*Assigned task*
Repeat the following data exactly, omitting pictures.

◇ ◇ ◇ ◇ ◇ ◇ ◇

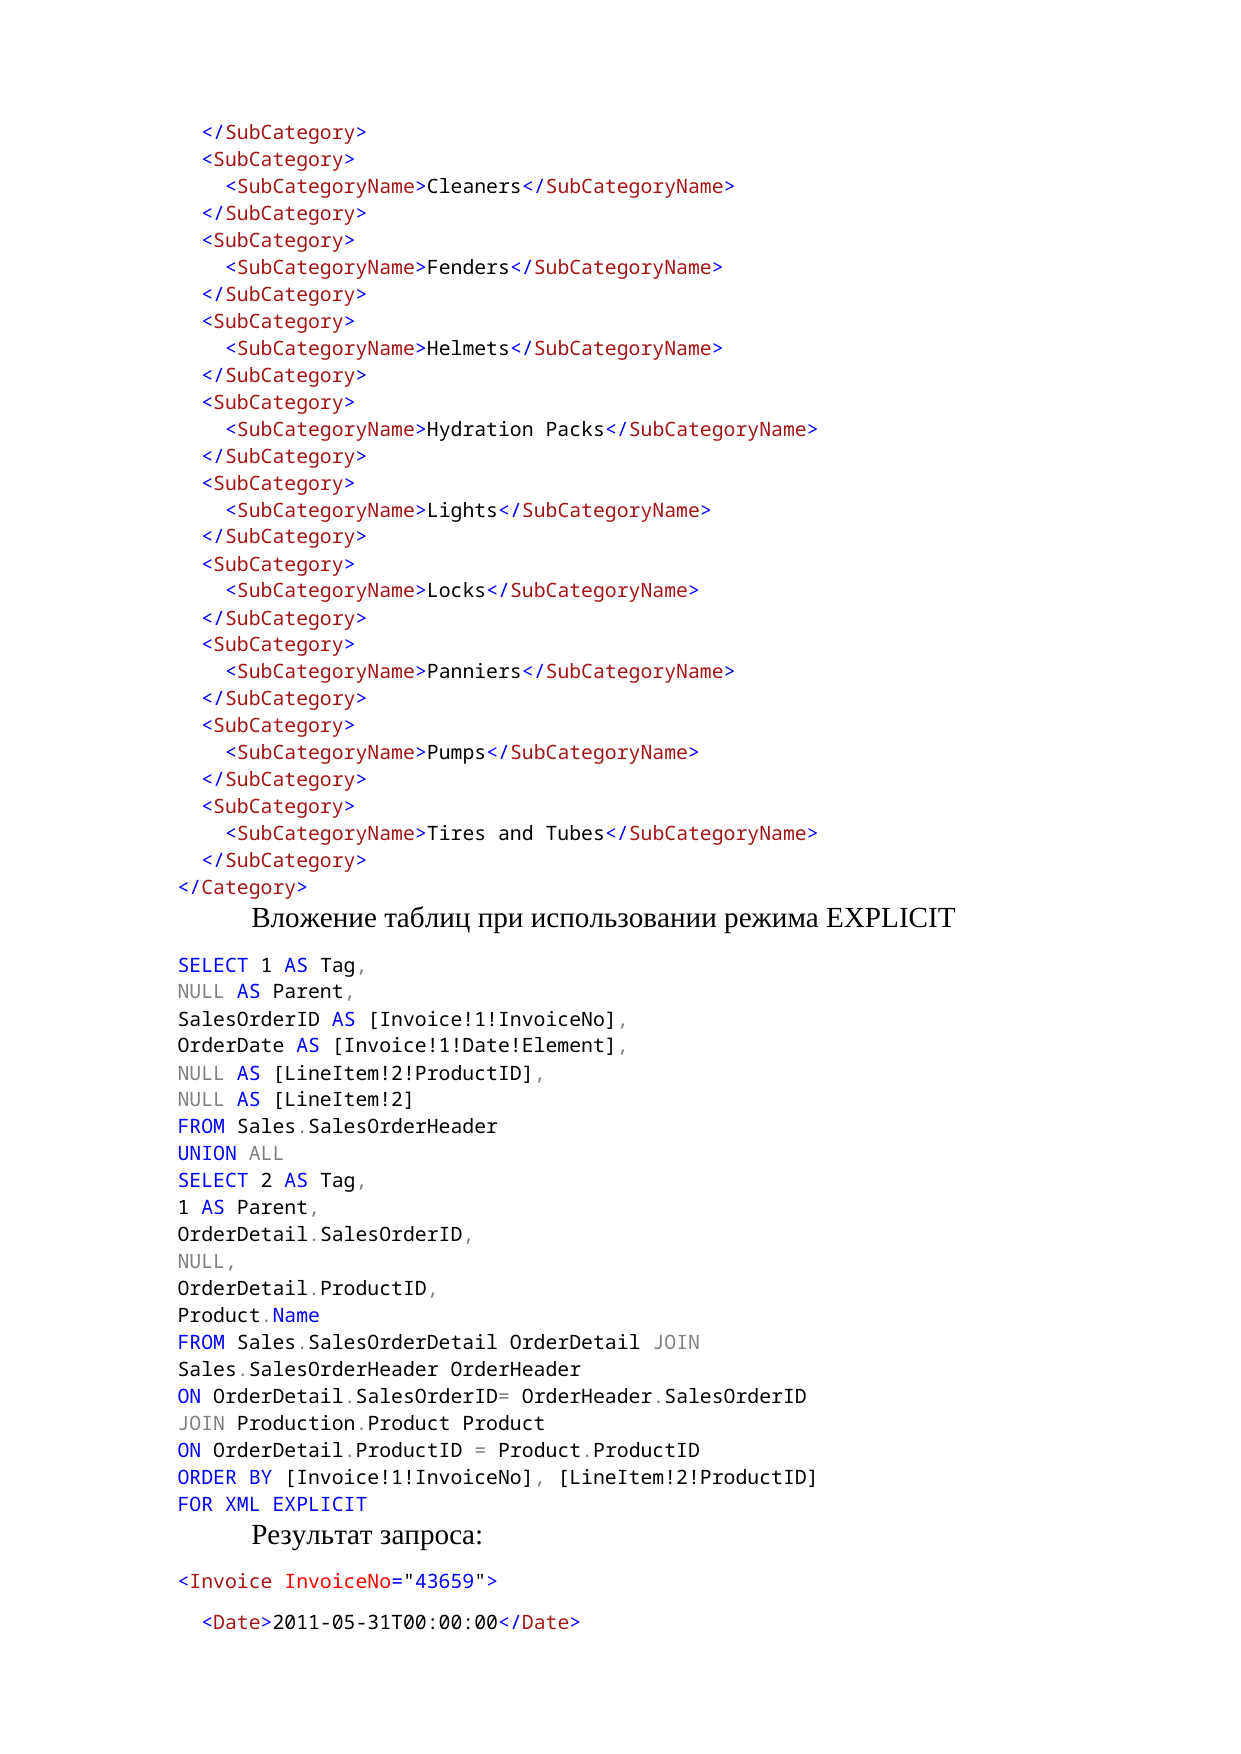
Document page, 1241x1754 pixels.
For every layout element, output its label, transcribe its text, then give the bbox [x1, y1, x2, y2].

text </Category> [177, 873, 1152, 901]
text Product.Name [177, 1302, 1152, 1328]
text SELECT 1 AS Tag, [177, 951, 1152, 978]
text <SubCategory> [177, 307, 1152, 334]
text <SubCategoryName>Cleaners</SubCategoryName> [177, 172, 1152, 199]
text OrderDate AS [Invoice!1!Date!Element], [177, 1032, 1152, 1059]
text </SubCategory> [177, 685, 1152, 712]
text OrderDetail.SalesOrderID, [177, 1221, 1152, 1248]
text JOIN Production.Product Product [177, 1409, 1152, 1436]
text <SubCategoryName>Fenders</SubCategoryName> [177, 253, 1152, 280]
text <SubCategory> [177, 793, 1152, 819]
text 1 AS Parent, [177, 1194, 1152, 1221]
text <SubCategoryName>Panniers</SubCategoryName> [177, 658, 1152, 685]
text </SubCategory> [177, 523, 1152, 550]
text <SubCategory> [177, 712, 1152, 739]
text <SubCategory> [177, 469, 1152, 496]
text </SubCategory> [177, 766, 1152, 793]
text <SubCategoryName>Tires and Tubes</SubCategoryName> [177, 819, 1152, 847]
text ON OrderDetail.ProductID = Product.ProductID [177, 1436, 1152, 1463]
text <SubCategory> [177, 388, 1152, 415]
text </SubCategory> [177, 280, 1152, 307]
text Результат запроса: [177, 1517, 1152, 1551]
text FROM Sales.SalesOrderHeader [177, 1113, 1152, 1140]
text <Date>2011-05-31T00:00:00</Date> [177, 1608, 1152, 1635]
text SELECT 2 AS Tag, [177, 1167, 1152, 1194]
text <SubCategoryName>Hydration Packs</SubCategoryName> [177, 415, 1152, 442]
text </SubCategory> [177, 604, 1152, 631]
text <SubCategoryName>Pumps</SubCategoryName> [177, 739, 1152, 766]
text </SubCategory> [177, 442, 1152, 469]
text Вложение таблиц при использовании режима EXPLICIT [177, 901, 1152, 934]
text <SubCategoryName>Lights</SubCategoryName> [177, 496, 1152, 523]
text FROM Sales.SalesOrderDetail OrderDetail JOIN [177, 1328, 1152, 1356]
text <SubCategoryName>Helmets</SubCategoryName> [177, 334, 1152, 361]
text NULL AS Parent, [177, 978, 1152, 1005]
text ORDER BY [Invoice!1!InvoiceNo], [LineItem!2!ProductID] [177, 1463, 1152, 1490]
text <SubCategoryName>Locks</SubCategoryName> [177, 577, 1152, 604]
text </SubCategory> [177, 847, 1152, 873]
text <Invoice InvoiceNo="43659"> [177, 1568, 1152, 1595]
text </SubCategory> [177, 118, 1152, 145]
text NULL, [177, 1248, 1152, 1274]
text NULL AS [LineItem!2] [177, 1086, 1152, 1113]
text </SubCategory> [177, 199, 1152, 226]
text FOR XML EXPLICIT [177, 1490, 1152, 1517]
text Sales.SalesOrderHeader OrderHeader [177, 1356, 1152, 1382]
text <SubCategory> [177, 226, 1152, 253]
text </SubCategory> [177, 361, 1152, 388]
text SalesOrderID AS [Invoice!1!InvoiceNo], [177, 1005, 1152, 1032]
text ON OrderDetail.SalesOrderID= OrderHeader.SalesOrderID [177, 1382, 1152, 1409]
text NULL AS [LineItem!2!ProductID], [177, 1059, 1152, 1086]
text OrderDetail.ProductID, [177, 1274, 1152, 1302]
text <SubCategory> [177, 145, 1152, 172]
text UNION ALL [177, 1140, 1152, 1167]
text <SubCategory> [177, 550, 1152, 577]
text <SubCategory> [177, 631, 1152, 658]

◇ ◇ ◇ ◇ ◇ ◇ ◇

*Written response*
Document page, 1241x1754 pixels.
For every layout element, output its label, transcribe its text, then give the bbox [x1, y1, x2, y2].

text </Category> [177, 873, 1152, 901]
text Product.Name [177, 1302, 1152, 1328]
text SELECT 1 AS Tag, [177, 951, 1152, 978]
text <SubCategory> [177, 307, 1152, 334]
text <SubCategoryName>Cleaners</SubCategoryName> [177, 172, 1152, 199]
text OrderDate AS [Invoice!1!Date!Element], [177, 1032, 1152, 1059]
text </SubCategory> [177, 685, 1152, 712]
text OrderDetail.SalesOrderID, [177, 1221, 1152, 1248]
text JOIN Production.Product Product [177, 1409, 1152, 1436]
text <SubCategoryName>Fenders</SubCategoryName> [177, 253, 1152, 280]
text <SubCategory> [177, 793, 1152, 819]
text 1 AS Parent, [177, 1194, 1152, 1221]
text <SubCategoryName>Panniers</SubCategoryName> [177, 658, 1152, 685]
text </SubCategory> [177, 523, 1152, 550]
text <SubCategory> [177, 712, 1152, 739]
text <SubCategory> [177, 469, 1152, 496]
text </SubCategory> [177, 766, 1152, 793]
text <SubCategoryName>Tires and Tubes</SubCategoryName> [177, 819, 1152, 847]
text ON OrderDetail.ProductID = Product.ProductID [177, 1436, 1152, 1463]
text <SubCategory> [177, 388, 1152, 415]
text </SubCategory> [177, 280, 1152, 307]
text Результат запроса: [177, 1517, 1152, 1551]
text FROM Sales.SalesOrderHeader [177, 1113, 1152, 1140]
text <Date>2011-05-31T00:00:00</Date> [177, 1608, 1152, 1635]
text SELECT 2 AS Tag, [177, 1167, 1152, 1194]
text <SubCategoryName>Hydration Packs</SubCategoryName> [177, 415, 1152, 442]
text </SubCategory> [177, 604, 1152, 631]
text <SubCategoryName>Pumps</SubCategoryName> [177, 739, 1152, 766]
text </SubCategory> [177, 442, 1152, 469]
text Вложение таблиц при использовании режима EXPLICIT [177, 901, 1152, 934]
text <SubCategoryName>Lights</SubCategoryName> [177, 496, 1152, 523]
text FROM Sales.SalesOrderDetail OrderDetail JOIN [177, 1328, 1152, 1356]
text <SubCategoryName>Helmets</SubCategoryName> [177, 334, 1152, 361]
text NULL AS Parent, [177, 978, 1152, 1005]
text ORDER BY [Invoice!1!InvoiceNo], [LineItem!2!ProductID] [177, 1463, 1152, 1490]
text <SubCategoryName>Locks</SubCategoryName> [177, 577, 1152, 604]
text </SubCategory> [177, 847, 1152, 873]
text <Invoice InvoiceNo="43659"> [177, 1568, 1152, 1595]
text </SubCategory> [177, 118, 1152, 145]
text NULL, [177, 1248, 1152, 1274]
text NULL AS [LineItem!2] [177, 1086, 1152, 1113]
text </SubCategory> [177, 199, 1152, 226]
text FOR XML EXPLICIT [177, 1490, 1152, 1517]
text Sales.SalesOrderHeader OrderHeader [177, 1356, 1152, 1382]
text <SubCategory> [177, 226, 1152, 253]
text </SubCategory> [177, 361, 1152, 388]
text SalesOrderID AS [Invoice!1!InvoiceNo], [177, 1005, 1152, 1032]
text ON OrderDetail.SalesOrderID= OrderHeader.SalesOrderID [177, 1382, 1152, 1409]
text NULL AS [LineItem!2!ProductID], [177, 1059, 1152, 1086]
text OrderDetail.ProductID, [177, 1274, 1152, 1302]
text <SubCategory> [177, 145, 1152, 172]
text UNION ALL [177, 1140, 1152, 1167]
text <SubCategory> [177, 550, 1152, 577]
text <SubCategory> [177, 631, 1152, 658]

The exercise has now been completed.